Sin embargo, mientras se estiraba de buena gana oyó un agudo chillido, y algo pesado y caliente aterrizó sobre su barriga. Soltó un grito, y aquella cosa negra y peluda profirió otro grito extraño a su vez, y saltó de su barriga al suelo.

Impresionada, Fidelma se incorporó. Un gato negro y delgado estaba sentado, mirándola con brillantes ojos verdes; el pulcro pelo del cuerpo refulgía bajo los rayos del sol que entraba por la ventana. El animal emitió un maullido grave mientras la miraba inquisitivamente y después se puso a lamerse la pata con calma antes de empezar a pasarla sobre la oreja y el ojo con un movimiento rítmico.

Se oyó un correteo del otro lado de la puerta, tras la que apareció Wenbrit preocupado y sin aliento.

– Os he oído gritar, señora -dijo resollando-. ¿Qué sucede?

Fidelma estaba disgustada; señaló la causa de su turbación.

– Este animal me ha cogido desprevenida. No sabía que tenías un gato a bordo.

Wenbrit se relajó y sonrió.

– Es el gato del barco, señora. En una embarcación de este tipo hace falta un gato para controlar las ratas y los ratones.

Fidelma se estremeció al pensar en ratas.

Wenbrit la tranquilizó.

– No os apuréis. No osan aproximarse a las personas; suelen quedarse en el pantoque o en las bodegas. El señor de los ratones, aquí presente, las tiene bajo control.

El gato, que había vuelto a subirse al camastro, se acomodó haciéndose un ovillo y al poco se durmió.

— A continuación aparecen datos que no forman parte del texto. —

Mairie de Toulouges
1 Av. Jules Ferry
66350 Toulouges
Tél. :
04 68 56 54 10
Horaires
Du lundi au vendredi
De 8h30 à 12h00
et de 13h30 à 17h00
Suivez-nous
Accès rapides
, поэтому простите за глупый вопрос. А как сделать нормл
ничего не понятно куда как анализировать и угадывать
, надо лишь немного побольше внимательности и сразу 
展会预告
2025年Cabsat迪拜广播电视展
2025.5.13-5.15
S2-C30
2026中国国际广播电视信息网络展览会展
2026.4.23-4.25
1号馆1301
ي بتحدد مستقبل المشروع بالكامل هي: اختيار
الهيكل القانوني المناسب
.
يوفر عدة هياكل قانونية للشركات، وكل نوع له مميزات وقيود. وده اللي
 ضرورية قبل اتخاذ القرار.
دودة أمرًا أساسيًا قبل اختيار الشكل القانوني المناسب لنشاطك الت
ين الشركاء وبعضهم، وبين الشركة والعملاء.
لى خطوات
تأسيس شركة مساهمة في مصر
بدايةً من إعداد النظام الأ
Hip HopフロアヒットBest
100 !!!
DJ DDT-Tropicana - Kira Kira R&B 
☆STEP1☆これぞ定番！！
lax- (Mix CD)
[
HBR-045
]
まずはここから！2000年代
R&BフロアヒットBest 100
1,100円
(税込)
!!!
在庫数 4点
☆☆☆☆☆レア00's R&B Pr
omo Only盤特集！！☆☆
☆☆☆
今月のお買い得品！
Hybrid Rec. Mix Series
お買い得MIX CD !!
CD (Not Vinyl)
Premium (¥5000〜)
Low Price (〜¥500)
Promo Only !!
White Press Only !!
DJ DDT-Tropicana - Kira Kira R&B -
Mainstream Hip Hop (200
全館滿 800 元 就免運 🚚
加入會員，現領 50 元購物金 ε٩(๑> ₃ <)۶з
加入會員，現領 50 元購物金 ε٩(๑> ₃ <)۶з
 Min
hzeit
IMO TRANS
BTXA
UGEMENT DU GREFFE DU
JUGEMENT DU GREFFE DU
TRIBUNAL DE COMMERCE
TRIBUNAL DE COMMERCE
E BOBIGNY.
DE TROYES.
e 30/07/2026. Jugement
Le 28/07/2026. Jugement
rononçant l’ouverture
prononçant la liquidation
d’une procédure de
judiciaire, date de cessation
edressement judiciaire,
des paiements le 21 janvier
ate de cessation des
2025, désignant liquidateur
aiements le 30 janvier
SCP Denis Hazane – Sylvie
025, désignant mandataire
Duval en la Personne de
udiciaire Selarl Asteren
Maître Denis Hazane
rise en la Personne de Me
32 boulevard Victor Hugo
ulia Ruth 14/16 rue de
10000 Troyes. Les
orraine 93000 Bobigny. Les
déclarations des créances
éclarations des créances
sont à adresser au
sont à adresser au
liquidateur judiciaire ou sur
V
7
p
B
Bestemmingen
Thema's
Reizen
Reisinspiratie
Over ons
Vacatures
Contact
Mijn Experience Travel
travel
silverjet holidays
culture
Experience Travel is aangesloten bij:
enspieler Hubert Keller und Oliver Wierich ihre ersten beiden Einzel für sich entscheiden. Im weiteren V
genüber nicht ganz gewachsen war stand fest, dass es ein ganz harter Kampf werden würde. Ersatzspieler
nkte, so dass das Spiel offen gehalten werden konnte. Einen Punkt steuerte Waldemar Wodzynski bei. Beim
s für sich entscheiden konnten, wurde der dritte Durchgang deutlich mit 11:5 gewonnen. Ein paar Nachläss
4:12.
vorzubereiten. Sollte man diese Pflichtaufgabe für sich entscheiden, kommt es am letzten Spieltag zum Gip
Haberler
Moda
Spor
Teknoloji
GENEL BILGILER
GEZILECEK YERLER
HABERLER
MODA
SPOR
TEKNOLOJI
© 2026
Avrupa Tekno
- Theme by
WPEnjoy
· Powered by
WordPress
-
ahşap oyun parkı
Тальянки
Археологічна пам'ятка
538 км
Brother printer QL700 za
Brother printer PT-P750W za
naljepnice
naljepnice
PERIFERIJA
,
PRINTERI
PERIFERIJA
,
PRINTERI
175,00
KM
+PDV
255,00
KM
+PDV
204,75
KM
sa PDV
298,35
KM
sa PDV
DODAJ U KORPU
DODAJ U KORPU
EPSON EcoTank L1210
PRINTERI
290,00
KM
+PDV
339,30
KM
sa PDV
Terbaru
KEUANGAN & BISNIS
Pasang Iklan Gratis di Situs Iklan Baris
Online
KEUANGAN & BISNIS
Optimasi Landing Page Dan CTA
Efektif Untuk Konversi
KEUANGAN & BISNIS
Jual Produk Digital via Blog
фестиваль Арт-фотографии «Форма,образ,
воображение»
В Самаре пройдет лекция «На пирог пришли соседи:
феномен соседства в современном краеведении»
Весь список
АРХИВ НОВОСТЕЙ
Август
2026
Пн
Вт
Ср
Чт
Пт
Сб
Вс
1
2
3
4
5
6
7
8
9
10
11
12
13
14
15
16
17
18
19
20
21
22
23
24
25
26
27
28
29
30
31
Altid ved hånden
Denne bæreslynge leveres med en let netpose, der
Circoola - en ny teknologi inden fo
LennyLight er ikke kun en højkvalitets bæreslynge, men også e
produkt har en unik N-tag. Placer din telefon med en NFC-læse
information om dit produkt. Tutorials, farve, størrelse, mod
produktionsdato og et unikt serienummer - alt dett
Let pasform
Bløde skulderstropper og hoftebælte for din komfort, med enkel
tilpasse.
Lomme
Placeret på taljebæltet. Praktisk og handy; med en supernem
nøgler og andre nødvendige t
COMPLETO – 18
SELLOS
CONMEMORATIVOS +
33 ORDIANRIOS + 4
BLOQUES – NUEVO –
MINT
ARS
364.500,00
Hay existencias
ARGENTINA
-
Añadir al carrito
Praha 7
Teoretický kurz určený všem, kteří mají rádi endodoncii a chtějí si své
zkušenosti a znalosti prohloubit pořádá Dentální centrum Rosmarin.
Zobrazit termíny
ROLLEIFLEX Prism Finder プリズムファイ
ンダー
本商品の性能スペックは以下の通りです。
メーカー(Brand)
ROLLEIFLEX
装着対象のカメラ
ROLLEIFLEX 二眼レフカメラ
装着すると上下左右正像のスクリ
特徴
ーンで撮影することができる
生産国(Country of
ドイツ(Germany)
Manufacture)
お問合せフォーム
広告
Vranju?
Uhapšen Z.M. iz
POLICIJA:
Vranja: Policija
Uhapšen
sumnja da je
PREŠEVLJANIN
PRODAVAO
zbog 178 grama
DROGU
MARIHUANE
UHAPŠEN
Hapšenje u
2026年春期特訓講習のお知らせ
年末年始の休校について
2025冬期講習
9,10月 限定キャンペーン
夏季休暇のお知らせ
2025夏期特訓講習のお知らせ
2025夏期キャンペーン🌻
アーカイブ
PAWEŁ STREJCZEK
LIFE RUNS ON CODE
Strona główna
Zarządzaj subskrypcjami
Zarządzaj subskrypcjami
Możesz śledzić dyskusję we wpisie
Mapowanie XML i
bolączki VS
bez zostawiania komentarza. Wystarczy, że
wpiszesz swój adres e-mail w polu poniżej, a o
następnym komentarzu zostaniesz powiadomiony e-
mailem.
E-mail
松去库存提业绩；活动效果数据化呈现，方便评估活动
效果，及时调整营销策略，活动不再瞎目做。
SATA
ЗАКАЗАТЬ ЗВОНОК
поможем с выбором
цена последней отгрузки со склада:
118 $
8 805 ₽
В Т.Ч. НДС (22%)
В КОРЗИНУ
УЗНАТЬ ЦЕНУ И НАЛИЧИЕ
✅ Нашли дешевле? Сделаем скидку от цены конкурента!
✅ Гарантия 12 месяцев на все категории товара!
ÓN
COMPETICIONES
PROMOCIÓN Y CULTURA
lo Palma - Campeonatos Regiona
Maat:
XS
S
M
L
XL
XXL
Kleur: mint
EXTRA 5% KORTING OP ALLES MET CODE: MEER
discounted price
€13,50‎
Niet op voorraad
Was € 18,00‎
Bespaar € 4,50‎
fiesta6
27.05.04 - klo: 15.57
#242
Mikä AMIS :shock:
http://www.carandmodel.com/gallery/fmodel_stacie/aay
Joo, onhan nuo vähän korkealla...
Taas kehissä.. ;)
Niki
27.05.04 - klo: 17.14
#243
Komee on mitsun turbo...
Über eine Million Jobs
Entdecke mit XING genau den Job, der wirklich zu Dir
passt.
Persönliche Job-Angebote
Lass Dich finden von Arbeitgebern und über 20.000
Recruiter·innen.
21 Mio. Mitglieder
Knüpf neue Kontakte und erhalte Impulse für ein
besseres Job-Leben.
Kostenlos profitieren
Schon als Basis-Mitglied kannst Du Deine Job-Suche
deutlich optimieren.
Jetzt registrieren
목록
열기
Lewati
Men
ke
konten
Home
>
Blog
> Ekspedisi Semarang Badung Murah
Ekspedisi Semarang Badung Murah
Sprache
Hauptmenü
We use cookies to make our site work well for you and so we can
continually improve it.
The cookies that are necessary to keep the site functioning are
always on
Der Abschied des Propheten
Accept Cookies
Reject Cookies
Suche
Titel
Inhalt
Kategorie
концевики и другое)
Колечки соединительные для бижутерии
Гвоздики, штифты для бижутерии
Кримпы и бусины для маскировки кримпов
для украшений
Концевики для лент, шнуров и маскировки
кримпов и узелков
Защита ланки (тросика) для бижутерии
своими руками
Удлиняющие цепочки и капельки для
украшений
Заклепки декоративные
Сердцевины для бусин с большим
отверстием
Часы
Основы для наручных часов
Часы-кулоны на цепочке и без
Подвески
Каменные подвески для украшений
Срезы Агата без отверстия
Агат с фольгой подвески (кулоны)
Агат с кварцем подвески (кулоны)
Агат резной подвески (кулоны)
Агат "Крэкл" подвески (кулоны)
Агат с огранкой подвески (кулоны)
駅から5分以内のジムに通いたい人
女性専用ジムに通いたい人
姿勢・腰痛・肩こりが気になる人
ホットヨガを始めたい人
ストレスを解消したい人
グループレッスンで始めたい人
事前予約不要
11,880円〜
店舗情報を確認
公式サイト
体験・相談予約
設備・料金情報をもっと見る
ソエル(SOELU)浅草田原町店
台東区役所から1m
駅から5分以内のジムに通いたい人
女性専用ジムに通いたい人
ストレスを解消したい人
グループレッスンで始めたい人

– Parece que esta minina está aquí como en su casa -observó Fidelma.

El chico asintió.

– Es un macho, señora -corrigió Wenbrit-. Y sí, al señor de los ratones le gusta dormir en este camarote. Debería haberos avisado antes. Pero no os preocupéis, me lo llevaré.

El chico se inclinó para cogerlo, pero Fidelma le puso una mano sobre el brazo.

– Déjalo, Wenbrit. Él también puede quedarse en el camarote. Los gatos no me disgustan. Simplemente me he asustado cuando la… el pobre me ha saltado encima.